▽
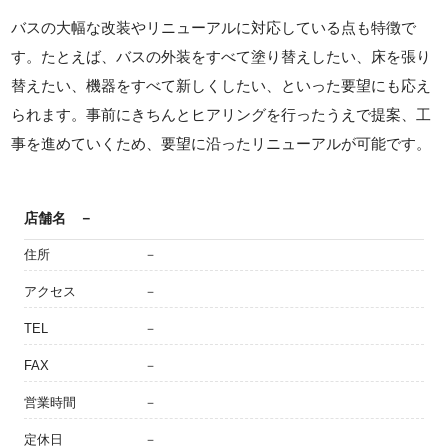
バスの大幅な改装やリニューアルに対応している点も特徴で
す。たとえば、バスの外装をすべて塗り替えしたい、床を張り
替えたい、機器をすべて新しくしたい、といった要望にも応え
られます。事前にきちんとヒアリングを行ったうえで提案、工
事を進めていくため、要望に沿ったリニューアルが可能です。
店舗名
－
住所
－
アクセス
－
TEL
－
FAX
－
営業時間
－
定休日
－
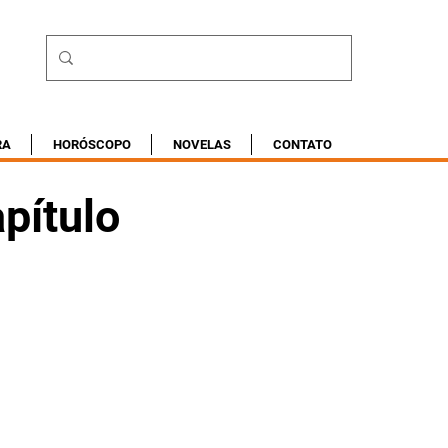
RA
HORÓSCOPO
NOVELAS
CONTATO
pítulo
△
JOB >> Leaving out the pictures, output the listing above exactly as given.

YOUR RESPONSE >>
バスの大幅な改装やリニューアルに対応している点も特徴で
す。たとえば、バスの外装をすべて塗り替えしたい、床を張り
替えたい、機器をすべて新しくしたい、といった要望にも応え
られます。事前にきちんとヒアリングを行ったうえで提案、工
事を進めていくため、要望に沿ったリニューアルが可能です。
店舗名
－
住所
－
アクセス
－
TEL
－
FAX
－
営業時間
－
定休日
－
RA
HORÓSCOPO
NOVELAS
CONTATO
pítulo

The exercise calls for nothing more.